Let $\mathbb{R}^n$ denote the $n$-dimensional real space and
$\|A\|$ the norm of an $n\times n$ matrix $A$ induced by the
Euclidean vector norm, i.e.
$\|A\|=[\lambda_{\rm max}(A^TA)]^{\frac{1}{2}}$.
Let $\mathbb{R}^+=[0,+\infty)$,
$N_+=\{1,2,\dots\}$ and $N=\{0\}\cup N_+$.

 In the following discussion, we suppose that:
\begin{itemize}
\item[(A1)]  $A(t)\in C(T_0,\mathbb{R}^{n\times n})$;
$B_i,A_i\in \mathbb{R}^{n\times n}$;
$f(t,y)\in C(T_0\times \mathbb{R}^n,\mathbb{R}^n)$;
$J_i(y)\in C(\mathbb{R}^n,\mathbb{R}^n)$; $f(t,0)\equiv0$
and $J_i(0)\equiv0$ for $t\in T_0$ and $i\in N$.
\end{itemize}
 The following conditions will be used in some theorems:
\begin{itemize}
\item[(H2)] There exist $\delta^*>0$, $\sigma_i>0$ ($i\in N$) such that
$\|B_iy+J_i(y)+y\|\leq\sigma_i\|y\|$ whenever $\|y\|\leq \delta^*$;

\item[(H3)] $0<\lambda_1\leq\inf\{t_{2i}-t_{2i-1}\}\leq\sup_{i\in
N}\{t_{2i}-t_{2i-1}\}=\lambda<+\infty$,
\[
0<\lambda_3\leq\inf\{t_{2i+1}-t_{2i}\}
\leq\sup_{i\in N}\{t_{2i+1}-t_{2i}\}=\lambda_2<+\infty;
\]

\item[(H4)] $\|f(t,y)\|\leq\|F(t)\|\cdot\|y\|$, $(t,y)\in T_0\times
\mathbb{R}^n$;

\item[(H5)] for all $\varepsilon\geq0$ there exists $\delta(\varepsilon)>0$,
such that $\|f(t,y)\|\leq\varepsilon\|y\|$ for all $t\in T_0$
whenever $\|y\|\leq\delta$.

════════════════

→ WORK INSTRUCTIONS
**1)** In the passage, which vector norm induces the matrix norm $\|A\|$?
**2)** Reproduce the part of the passage that begins at the words "In the following" and ends after "and $i\in N$.".
**3)** List the labels of all the assumptions and conditions stated in the passage.
None of the material that comes after the passage is needed.

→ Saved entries
════════════════

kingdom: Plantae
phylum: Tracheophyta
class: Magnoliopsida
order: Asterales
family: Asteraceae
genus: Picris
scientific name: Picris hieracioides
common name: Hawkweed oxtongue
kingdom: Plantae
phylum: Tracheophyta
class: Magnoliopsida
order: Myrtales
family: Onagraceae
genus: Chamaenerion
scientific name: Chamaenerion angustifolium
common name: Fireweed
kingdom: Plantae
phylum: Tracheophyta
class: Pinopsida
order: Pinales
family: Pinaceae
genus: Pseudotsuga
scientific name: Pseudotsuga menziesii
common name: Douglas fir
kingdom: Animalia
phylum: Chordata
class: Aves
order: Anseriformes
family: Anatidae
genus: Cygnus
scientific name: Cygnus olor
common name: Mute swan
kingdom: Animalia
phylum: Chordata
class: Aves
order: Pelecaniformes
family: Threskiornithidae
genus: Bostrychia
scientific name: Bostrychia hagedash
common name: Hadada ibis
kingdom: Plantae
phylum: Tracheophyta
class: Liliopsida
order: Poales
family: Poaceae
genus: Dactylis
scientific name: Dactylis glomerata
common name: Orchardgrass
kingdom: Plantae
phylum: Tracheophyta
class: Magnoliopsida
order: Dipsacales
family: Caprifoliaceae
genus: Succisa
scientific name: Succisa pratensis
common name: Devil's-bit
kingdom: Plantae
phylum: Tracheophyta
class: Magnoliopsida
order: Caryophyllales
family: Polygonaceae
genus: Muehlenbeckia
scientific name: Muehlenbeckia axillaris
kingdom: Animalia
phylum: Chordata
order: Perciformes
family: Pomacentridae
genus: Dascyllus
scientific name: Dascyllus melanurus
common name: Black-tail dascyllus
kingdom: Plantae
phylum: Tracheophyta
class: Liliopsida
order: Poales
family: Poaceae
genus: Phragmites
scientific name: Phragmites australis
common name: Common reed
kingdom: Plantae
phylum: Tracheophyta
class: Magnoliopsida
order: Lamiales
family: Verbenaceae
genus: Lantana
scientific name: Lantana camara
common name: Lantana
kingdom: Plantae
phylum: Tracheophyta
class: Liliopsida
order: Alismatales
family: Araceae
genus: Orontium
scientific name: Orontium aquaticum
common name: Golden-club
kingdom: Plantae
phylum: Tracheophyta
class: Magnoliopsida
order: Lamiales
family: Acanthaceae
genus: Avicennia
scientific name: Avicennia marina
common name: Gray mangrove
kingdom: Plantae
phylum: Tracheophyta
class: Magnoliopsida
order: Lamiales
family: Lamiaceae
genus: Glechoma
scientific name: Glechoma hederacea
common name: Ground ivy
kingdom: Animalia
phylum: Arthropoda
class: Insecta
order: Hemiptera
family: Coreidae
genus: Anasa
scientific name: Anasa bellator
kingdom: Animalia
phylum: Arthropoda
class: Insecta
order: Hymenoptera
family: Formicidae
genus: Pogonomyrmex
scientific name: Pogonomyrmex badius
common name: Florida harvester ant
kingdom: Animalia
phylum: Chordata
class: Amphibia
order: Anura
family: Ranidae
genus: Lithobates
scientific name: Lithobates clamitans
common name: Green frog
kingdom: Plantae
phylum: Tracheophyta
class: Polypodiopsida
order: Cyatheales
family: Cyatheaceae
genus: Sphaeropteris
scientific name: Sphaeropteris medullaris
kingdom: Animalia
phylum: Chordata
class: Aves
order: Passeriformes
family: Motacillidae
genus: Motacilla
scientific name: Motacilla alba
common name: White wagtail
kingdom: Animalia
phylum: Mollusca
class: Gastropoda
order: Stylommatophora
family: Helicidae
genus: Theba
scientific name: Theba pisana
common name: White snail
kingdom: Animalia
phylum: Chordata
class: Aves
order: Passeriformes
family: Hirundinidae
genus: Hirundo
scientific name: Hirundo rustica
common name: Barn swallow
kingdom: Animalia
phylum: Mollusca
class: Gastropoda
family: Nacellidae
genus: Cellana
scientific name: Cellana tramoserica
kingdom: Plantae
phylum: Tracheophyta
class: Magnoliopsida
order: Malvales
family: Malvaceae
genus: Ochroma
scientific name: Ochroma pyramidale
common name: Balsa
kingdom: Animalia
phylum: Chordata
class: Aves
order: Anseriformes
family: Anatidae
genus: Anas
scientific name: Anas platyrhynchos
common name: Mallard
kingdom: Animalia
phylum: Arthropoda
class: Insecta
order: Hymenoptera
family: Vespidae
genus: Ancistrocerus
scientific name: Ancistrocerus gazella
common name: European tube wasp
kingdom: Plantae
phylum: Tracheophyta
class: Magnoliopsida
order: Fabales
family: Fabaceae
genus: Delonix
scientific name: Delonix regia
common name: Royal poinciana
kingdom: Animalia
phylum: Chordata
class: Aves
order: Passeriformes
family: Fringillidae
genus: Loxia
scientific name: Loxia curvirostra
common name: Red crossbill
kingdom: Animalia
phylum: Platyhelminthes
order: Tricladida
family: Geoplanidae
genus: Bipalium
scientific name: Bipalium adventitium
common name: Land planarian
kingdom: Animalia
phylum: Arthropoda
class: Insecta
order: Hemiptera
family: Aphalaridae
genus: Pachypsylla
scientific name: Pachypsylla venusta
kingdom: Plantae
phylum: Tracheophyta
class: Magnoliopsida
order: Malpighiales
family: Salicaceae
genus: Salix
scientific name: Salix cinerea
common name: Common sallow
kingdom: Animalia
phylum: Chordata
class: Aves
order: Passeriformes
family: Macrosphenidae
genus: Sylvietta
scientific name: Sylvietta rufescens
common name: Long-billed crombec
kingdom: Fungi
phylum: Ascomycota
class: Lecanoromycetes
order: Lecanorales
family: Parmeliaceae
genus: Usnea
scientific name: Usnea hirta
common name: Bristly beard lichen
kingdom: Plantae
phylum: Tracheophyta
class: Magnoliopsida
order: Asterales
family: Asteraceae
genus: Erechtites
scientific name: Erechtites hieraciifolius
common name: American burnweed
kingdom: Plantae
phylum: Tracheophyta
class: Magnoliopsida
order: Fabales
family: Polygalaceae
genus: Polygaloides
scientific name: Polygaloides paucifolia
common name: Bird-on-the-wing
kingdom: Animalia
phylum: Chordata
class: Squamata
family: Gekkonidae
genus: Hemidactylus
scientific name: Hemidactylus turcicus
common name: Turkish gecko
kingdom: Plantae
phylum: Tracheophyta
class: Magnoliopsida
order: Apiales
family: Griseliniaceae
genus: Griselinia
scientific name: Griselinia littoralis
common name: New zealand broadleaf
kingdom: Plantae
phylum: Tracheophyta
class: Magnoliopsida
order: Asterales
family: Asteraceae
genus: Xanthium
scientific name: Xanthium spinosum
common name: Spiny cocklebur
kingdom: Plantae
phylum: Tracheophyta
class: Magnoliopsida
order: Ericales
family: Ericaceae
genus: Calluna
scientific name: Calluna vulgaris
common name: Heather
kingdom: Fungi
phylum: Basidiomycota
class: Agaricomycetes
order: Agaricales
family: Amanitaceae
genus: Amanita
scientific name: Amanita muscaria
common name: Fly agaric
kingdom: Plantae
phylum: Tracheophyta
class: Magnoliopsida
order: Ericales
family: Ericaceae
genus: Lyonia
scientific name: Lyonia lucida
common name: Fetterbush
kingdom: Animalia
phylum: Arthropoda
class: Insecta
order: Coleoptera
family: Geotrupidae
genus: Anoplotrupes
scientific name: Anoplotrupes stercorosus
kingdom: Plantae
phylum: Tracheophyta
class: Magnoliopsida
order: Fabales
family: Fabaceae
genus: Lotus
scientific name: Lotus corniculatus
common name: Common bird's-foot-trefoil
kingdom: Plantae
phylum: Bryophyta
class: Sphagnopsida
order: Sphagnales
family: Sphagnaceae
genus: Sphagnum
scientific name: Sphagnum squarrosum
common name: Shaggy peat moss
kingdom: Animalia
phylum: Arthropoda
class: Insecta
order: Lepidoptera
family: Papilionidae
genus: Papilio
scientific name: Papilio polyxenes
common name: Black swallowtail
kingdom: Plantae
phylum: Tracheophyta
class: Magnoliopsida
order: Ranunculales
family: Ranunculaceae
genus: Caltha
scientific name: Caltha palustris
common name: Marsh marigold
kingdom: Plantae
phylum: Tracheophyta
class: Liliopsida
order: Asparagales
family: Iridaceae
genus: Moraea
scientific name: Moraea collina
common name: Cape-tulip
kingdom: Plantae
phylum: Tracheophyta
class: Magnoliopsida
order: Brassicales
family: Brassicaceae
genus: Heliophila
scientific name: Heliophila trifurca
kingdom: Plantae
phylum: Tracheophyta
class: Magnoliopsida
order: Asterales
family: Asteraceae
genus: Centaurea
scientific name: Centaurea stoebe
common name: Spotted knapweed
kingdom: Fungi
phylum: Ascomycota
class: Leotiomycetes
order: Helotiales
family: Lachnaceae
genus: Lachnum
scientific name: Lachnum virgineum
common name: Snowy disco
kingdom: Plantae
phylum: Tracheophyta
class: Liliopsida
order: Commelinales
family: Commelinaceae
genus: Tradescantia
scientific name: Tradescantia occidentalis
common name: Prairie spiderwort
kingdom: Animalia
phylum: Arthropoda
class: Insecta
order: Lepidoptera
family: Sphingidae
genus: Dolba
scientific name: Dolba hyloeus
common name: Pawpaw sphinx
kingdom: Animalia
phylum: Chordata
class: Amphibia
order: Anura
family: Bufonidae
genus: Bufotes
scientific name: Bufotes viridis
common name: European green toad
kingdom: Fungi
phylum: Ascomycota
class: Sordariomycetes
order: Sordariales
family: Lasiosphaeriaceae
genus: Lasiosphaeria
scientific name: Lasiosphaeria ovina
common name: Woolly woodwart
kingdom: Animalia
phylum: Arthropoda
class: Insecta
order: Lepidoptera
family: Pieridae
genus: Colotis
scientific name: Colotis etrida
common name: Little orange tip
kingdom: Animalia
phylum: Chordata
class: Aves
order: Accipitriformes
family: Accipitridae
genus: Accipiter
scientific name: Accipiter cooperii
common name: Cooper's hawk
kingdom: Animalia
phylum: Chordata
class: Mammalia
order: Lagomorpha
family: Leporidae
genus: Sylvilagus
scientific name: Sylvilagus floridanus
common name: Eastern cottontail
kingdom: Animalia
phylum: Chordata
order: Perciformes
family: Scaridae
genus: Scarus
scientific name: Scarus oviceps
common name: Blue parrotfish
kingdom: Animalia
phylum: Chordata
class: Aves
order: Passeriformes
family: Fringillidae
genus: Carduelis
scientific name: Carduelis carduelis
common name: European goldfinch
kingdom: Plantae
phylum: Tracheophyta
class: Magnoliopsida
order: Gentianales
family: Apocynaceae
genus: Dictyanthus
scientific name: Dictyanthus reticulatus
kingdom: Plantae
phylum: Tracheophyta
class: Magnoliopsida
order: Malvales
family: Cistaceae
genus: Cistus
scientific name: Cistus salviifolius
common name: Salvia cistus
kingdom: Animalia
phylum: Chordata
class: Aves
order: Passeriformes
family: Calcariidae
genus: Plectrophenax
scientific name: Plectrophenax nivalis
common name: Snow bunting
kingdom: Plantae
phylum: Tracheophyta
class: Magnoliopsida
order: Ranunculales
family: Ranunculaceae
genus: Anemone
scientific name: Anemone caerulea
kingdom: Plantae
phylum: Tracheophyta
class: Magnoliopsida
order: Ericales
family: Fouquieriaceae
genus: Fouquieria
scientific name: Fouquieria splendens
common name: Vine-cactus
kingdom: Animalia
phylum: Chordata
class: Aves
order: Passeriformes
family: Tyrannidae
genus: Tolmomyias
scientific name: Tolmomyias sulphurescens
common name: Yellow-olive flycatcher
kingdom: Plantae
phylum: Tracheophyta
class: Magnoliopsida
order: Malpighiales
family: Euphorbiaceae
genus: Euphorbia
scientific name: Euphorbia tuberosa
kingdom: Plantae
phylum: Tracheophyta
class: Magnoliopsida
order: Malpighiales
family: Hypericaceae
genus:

════════════════

→ RESULTS OF THE TASKS
**1)** The Euclidean vector norm.

**2)**
In the following discussion, we suppose that:
\begin{itemize}
\item[(A1)]  $A(t)\in C(T_0,\mathbb{R}^{n\times n})$;
$B_i,A_i\in \mathbb{R}^{n\times n}$;
$f(t,y)\in C(T_0\times \mathbb{R}^n,\mathbb{R}^n)$;
$J_i(y)\in C(\mathbb{R}^n,\mathbb{R}^n)$; $f(t,0)\equiv0$
and $J_i(0)\equiv0$ for $t\in T_0$ and $i\in N$.

**3)** (A1), (H2), (H3), (H4), (H5)